-- Start of Text shown --

Myron Reed (born June 9, 1997) is an American professional wrestler. He is best known for his stint in Major League Wrestling where he is a three-time MLW World Middleweight Champion.

Professional wrestling career

Early career (2016-2018) 

Reed initially started his career in wrestling on YouTube, where he competed in backyard wrestling, going by the names "The Bad Reed" and "Tyler Reed". His first stint as a professional wrestler was at the Kentucky-based World Wrestling Alliance, where he went by the name “Brother Reed”.

Major League Wrestling (2018-2023) 
On the July 19, 2018 episode of Major League Wrestling’s Fusion, Reed made his debut for the company in a losing effort to Kotto Brazil.

In a storyline started on the February 16, 2019 edition of MLW Fusion a group known as Injustice was formed. Originally a pairing of Reed and Rich Swann, the stable later added Jordan Oliver, Kotto Brazil & Saieve Al Sabah. However the group would split with Myron Reed being the only one still with the company as of 2022.

On the November 11, 2019 episode of Major League Wrestling's flagship show MLW Fusion, Reed defeated Teddy Hart to win the World Middleweight Championship after Contra Unit member Josef Samael threw a fireball into Hart's face. Reed successfully defended his title on four different occasions against El Lindaman, Drago, Larado Kid and Brian Pillman Jr. at Fusion. On January 6, 2021, Lio Rush defeated Myron Reed to end his 424 days title reign at 
special episode of Fusion - Kings Of Colosseum 2021.

-- End of Text shown --
-- Start of Excerpted records --

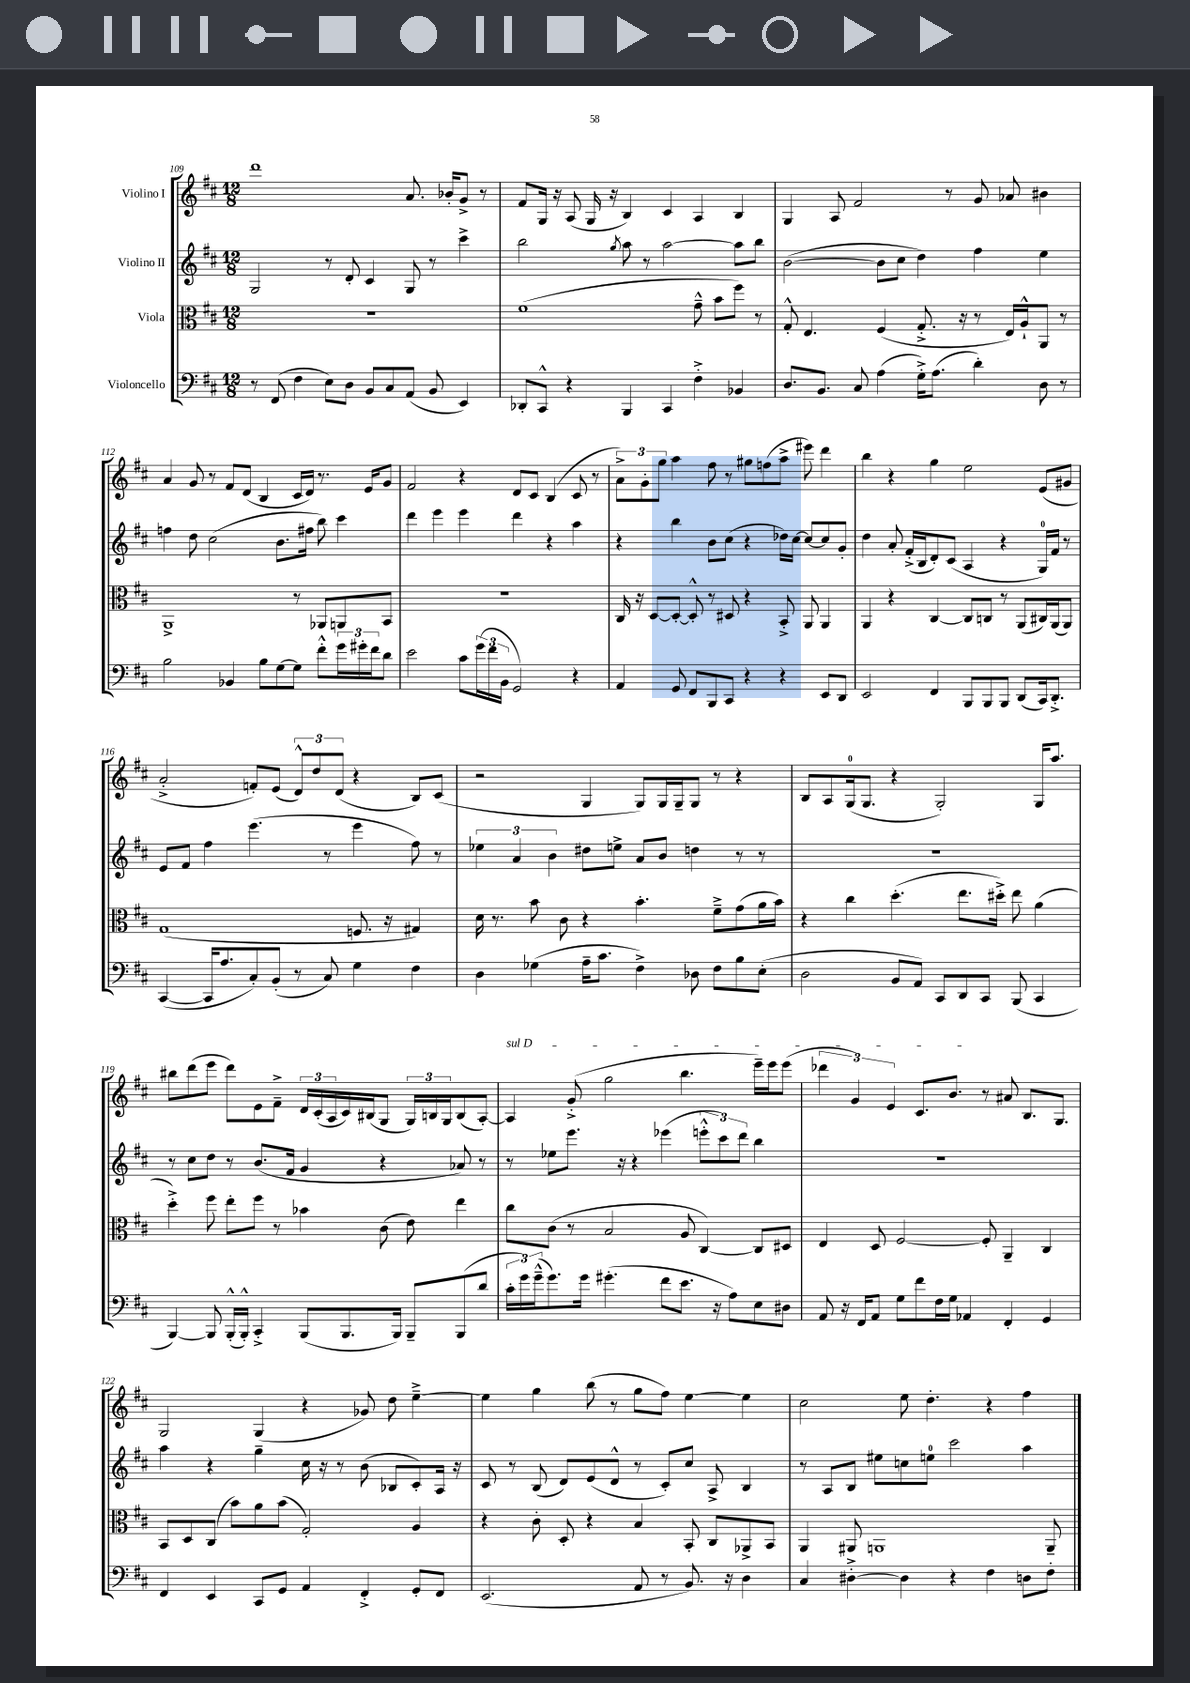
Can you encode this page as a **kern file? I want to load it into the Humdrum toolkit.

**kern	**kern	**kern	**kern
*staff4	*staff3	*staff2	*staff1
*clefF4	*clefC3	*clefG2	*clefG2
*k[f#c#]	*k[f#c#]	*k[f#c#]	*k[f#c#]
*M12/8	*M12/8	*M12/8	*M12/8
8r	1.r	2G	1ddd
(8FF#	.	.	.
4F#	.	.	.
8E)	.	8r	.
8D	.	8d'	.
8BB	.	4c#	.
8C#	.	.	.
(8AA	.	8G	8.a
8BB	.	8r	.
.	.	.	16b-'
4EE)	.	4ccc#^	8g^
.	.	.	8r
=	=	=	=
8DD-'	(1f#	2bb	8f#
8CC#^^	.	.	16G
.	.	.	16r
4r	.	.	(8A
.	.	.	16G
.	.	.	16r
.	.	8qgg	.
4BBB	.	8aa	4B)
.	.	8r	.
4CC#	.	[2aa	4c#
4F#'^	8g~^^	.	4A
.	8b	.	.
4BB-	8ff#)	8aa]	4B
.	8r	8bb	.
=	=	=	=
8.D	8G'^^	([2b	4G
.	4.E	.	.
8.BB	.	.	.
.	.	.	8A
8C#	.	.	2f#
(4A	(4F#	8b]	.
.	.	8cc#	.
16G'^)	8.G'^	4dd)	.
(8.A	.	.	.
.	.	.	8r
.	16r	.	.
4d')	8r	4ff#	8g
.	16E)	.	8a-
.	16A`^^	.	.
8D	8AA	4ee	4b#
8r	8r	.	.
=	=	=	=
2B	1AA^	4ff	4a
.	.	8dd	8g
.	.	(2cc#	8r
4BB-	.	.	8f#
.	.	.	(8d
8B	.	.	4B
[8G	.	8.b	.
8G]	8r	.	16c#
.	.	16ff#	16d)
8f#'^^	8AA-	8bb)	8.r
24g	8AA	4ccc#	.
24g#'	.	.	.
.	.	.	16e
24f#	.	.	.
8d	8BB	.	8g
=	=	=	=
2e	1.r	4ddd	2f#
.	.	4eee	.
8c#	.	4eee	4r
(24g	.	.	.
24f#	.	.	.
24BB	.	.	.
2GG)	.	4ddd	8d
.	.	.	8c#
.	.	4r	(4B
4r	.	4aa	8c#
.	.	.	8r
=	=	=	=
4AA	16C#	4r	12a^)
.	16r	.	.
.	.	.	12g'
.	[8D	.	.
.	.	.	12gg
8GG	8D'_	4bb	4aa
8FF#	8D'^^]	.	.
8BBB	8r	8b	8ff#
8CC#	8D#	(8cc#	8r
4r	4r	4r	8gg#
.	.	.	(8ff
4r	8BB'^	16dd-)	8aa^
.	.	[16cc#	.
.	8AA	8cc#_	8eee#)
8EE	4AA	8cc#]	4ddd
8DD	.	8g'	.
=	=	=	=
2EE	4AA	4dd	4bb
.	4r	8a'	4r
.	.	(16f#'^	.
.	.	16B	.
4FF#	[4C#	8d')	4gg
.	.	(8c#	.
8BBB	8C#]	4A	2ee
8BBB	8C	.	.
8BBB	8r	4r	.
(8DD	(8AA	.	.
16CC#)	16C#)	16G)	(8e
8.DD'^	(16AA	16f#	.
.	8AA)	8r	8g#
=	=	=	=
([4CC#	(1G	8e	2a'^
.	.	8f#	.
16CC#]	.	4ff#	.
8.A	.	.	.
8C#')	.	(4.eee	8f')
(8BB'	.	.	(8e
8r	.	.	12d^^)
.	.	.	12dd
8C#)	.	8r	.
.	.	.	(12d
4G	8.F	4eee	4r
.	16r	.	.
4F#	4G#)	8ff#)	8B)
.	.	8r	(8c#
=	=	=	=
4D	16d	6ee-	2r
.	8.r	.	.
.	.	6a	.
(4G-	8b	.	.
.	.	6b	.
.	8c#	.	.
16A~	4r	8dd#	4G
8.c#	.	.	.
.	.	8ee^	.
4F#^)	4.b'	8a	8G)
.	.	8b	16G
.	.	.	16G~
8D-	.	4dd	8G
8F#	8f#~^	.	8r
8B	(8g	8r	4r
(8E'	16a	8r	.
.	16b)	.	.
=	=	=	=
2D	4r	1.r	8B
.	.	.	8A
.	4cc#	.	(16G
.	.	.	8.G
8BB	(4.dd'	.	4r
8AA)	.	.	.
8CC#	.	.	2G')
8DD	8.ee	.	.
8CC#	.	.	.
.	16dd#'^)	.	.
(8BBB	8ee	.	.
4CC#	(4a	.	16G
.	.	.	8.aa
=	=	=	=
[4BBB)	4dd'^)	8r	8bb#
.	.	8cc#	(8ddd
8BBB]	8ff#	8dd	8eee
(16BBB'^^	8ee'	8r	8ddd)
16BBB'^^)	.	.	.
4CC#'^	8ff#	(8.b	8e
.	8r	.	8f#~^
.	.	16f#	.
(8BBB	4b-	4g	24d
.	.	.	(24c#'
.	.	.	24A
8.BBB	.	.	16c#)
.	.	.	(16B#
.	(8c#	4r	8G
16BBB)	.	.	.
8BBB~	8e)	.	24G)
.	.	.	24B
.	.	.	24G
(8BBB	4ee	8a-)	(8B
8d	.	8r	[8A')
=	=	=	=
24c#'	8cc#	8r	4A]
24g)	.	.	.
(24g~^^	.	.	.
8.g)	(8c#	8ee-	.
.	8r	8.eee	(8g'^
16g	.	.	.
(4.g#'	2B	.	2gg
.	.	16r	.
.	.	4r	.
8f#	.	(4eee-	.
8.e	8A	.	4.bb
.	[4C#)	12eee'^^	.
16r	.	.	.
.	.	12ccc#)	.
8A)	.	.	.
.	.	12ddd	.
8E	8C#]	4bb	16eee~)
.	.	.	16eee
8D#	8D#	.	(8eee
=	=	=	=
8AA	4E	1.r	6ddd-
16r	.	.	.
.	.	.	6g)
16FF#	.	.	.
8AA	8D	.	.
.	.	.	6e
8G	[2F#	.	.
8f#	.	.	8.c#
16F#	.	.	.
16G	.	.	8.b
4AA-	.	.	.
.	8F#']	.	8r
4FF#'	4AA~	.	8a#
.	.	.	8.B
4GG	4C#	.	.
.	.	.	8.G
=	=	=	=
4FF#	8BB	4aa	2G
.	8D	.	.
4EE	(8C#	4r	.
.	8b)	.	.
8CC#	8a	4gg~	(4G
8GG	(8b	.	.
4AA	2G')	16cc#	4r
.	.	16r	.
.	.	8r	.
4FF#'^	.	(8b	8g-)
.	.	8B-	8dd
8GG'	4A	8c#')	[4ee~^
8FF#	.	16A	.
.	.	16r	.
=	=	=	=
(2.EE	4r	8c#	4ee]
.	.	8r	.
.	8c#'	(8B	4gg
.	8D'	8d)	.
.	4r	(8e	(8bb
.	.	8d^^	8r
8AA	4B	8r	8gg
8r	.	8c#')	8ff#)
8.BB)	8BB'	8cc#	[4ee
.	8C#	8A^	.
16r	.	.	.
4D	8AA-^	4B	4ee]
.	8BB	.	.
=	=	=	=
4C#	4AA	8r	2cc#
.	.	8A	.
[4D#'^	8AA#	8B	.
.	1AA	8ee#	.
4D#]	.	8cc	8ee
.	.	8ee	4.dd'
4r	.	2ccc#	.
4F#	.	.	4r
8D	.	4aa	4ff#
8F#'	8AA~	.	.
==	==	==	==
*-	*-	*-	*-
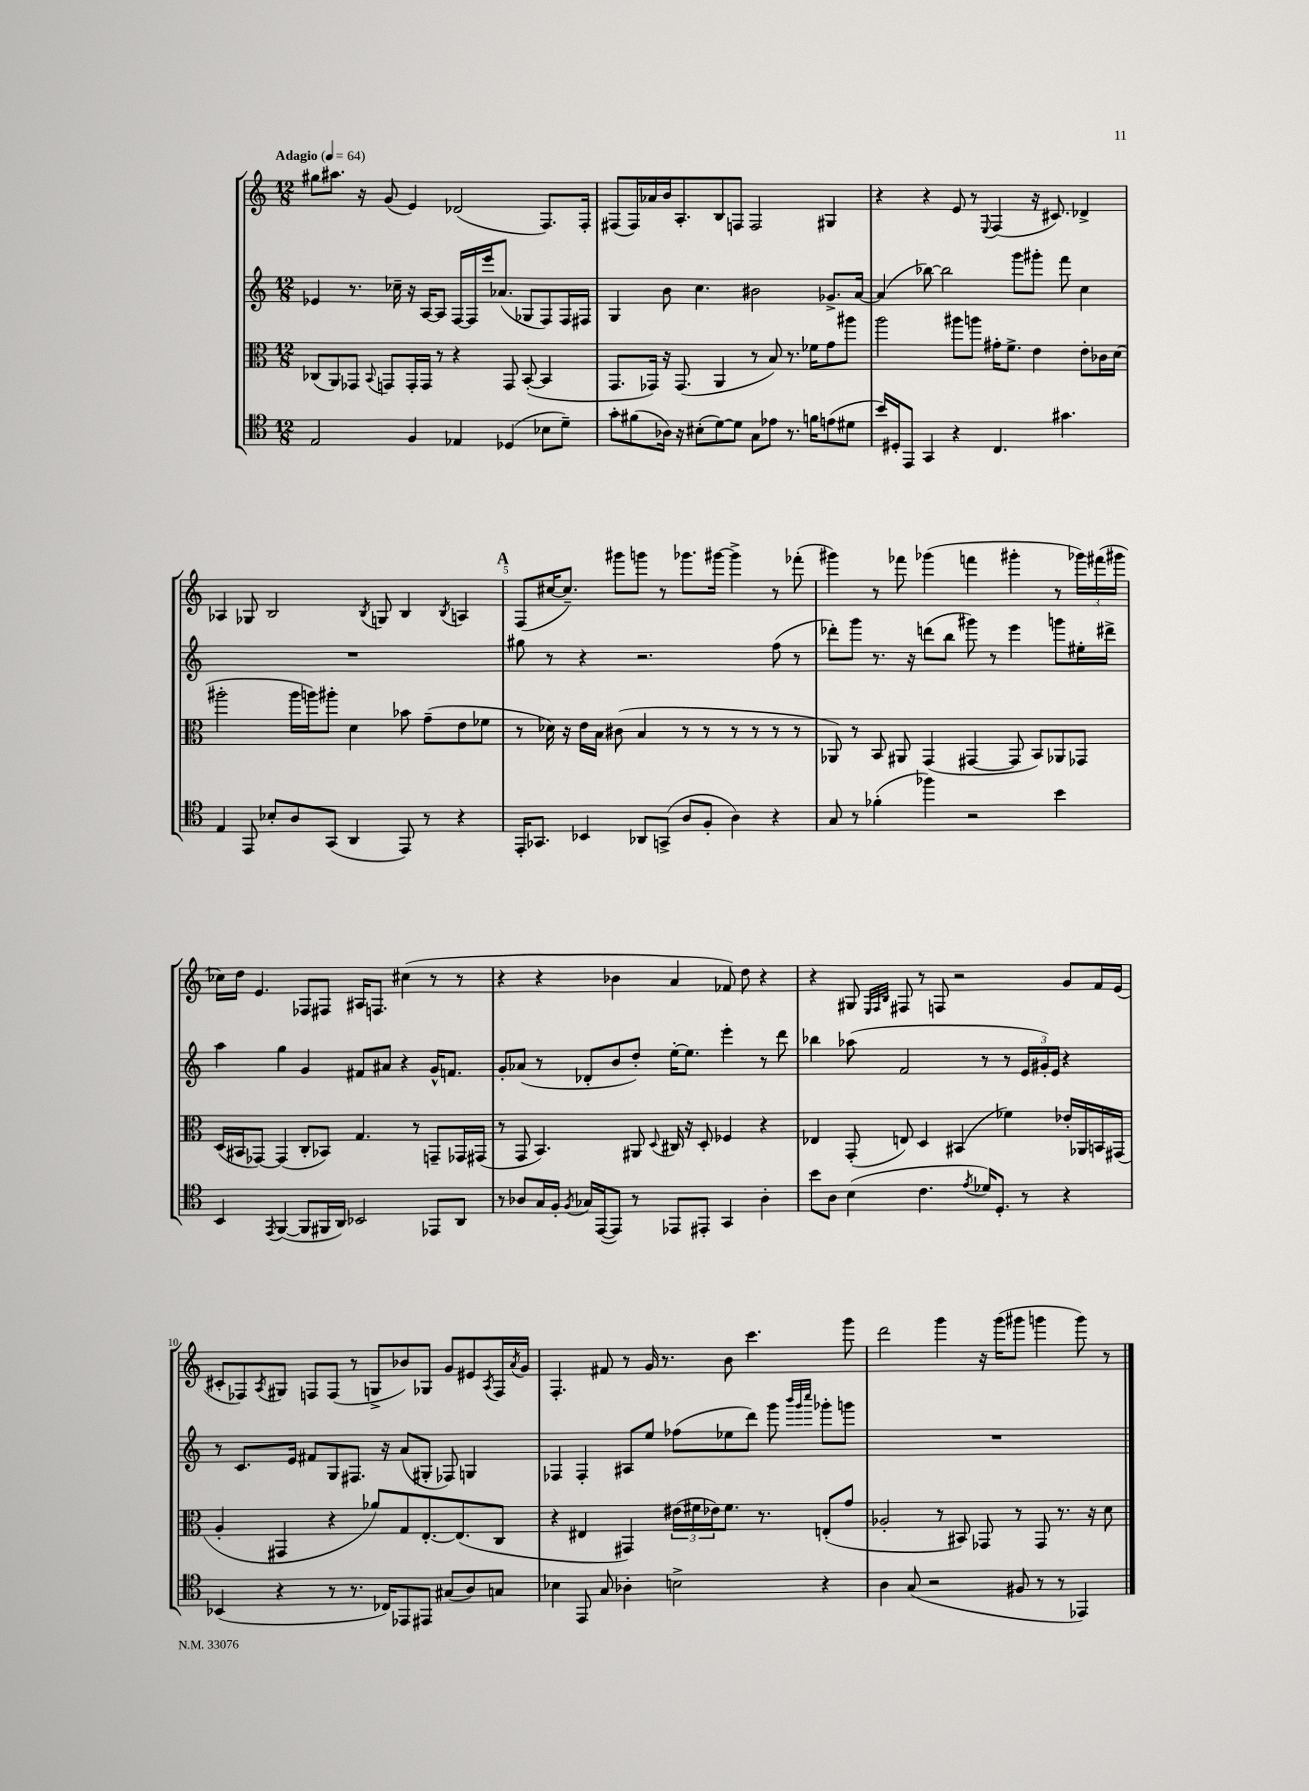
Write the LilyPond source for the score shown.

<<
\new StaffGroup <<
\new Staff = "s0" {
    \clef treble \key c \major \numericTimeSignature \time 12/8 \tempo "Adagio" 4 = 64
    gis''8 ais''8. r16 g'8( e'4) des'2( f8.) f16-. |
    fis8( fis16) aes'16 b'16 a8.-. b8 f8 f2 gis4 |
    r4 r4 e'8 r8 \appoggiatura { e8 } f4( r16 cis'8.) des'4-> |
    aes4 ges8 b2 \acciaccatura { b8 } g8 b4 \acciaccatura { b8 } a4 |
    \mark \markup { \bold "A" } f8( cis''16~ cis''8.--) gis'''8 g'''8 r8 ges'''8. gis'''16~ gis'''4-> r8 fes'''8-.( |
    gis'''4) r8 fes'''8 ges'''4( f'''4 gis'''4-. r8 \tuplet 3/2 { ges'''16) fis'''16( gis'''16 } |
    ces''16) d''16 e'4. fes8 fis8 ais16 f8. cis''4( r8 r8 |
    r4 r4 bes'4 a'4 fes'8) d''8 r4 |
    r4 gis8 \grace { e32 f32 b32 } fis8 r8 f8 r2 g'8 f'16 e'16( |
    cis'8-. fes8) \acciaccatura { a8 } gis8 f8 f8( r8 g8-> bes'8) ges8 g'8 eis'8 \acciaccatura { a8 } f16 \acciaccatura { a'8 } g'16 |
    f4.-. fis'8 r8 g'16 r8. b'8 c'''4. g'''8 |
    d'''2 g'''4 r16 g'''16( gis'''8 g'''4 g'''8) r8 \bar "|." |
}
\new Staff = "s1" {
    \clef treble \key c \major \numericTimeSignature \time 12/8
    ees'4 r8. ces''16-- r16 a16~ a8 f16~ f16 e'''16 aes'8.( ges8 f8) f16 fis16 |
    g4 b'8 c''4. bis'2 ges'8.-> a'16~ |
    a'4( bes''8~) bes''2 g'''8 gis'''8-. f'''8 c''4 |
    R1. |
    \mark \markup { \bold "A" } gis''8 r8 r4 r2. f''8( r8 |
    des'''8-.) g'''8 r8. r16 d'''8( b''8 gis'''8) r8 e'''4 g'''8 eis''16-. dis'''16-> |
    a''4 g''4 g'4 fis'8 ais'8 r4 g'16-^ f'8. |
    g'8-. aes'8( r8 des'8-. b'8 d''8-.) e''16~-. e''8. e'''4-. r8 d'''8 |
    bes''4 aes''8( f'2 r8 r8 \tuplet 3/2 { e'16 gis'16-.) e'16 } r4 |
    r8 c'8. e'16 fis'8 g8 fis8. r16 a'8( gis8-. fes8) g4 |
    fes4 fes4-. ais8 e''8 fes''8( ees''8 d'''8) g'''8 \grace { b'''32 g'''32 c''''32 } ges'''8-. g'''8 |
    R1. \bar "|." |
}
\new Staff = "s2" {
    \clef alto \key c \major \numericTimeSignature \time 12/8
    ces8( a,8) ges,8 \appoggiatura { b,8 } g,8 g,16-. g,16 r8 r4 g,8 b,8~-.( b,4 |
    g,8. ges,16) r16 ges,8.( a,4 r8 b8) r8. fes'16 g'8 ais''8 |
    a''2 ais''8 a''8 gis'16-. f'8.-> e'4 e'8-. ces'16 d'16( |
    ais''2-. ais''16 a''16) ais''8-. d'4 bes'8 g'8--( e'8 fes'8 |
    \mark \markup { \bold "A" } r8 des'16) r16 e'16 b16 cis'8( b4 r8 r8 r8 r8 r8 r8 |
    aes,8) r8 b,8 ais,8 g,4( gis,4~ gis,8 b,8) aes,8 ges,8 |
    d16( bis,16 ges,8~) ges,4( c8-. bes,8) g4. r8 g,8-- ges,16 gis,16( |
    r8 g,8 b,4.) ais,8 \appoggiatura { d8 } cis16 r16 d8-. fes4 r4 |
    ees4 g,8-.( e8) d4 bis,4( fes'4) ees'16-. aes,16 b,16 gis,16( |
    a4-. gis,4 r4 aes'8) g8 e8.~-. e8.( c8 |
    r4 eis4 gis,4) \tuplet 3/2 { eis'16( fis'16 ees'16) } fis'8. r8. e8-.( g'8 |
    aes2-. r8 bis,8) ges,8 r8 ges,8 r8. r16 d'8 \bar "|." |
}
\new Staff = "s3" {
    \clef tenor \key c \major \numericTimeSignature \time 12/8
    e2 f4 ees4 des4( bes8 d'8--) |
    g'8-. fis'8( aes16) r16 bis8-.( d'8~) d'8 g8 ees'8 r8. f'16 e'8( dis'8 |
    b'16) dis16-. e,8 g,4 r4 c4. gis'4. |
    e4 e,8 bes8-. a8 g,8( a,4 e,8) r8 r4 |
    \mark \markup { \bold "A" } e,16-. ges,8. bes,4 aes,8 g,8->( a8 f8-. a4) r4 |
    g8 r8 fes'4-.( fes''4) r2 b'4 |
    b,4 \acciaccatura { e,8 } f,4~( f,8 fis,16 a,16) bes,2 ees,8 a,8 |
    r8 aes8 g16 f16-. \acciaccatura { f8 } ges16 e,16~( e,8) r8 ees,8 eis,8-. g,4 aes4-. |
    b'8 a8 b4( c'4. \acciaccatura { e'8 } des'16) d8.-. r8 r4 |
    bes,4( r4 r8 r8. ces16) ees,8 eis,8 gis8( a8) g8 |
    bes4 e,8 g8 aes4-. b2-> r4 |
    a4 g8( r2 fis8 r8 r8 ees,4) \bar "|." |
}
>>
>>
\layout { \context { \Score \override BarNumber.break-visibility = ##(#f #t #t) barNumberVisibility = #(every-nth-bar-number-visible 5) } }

-- End of Excerpted records --

:: Short exercise 1 ::
In the text on Myron Reed, whom did Reed defeat to win the MLW World Middleweight Championship on November 11, 2019?
:: Short exercise 2 ::
Extend the text on Myron Reed's wrestling career, beginning after its final sentence.

:: Written reply 1 ::
Teddy Hart

:: Written reply 2 ::
On the May 5, 2021 episode of Major League Wrestling’s Fusion, Myron Reed defeated Lio Rush to win the World Middleweight Championship, making Reed the first two-time champion in company's history. However, on October 2, 2021, at MLW Fightland, Reed's title reign come to end against Yoshihiro Tajiri in a four-way match which also includes Aramis and Arez.

On the January 21, 2022 MLW Tapings, Reed would make history yet again, by defeating Yoshihiro Tajiri, Matt Cross, and Bandido in a four-way match to become a record three time MLW World Middleweight Champion.

On January 14, 2023, following the expiration of his MLW contract, Reed announced that he is a free agent.

Championships and accomplishments
AAW Wrestling
 AAW Tag Team Championship (1 time) – with A. R. Fox
AAW Heritage Championship (1 time)
Desastre Total Ultraviolento
DTU Nexo Championship (1 time) - with Mickey Midas
Glory Pro Wrestling
Crown of Glory Championship (1 time)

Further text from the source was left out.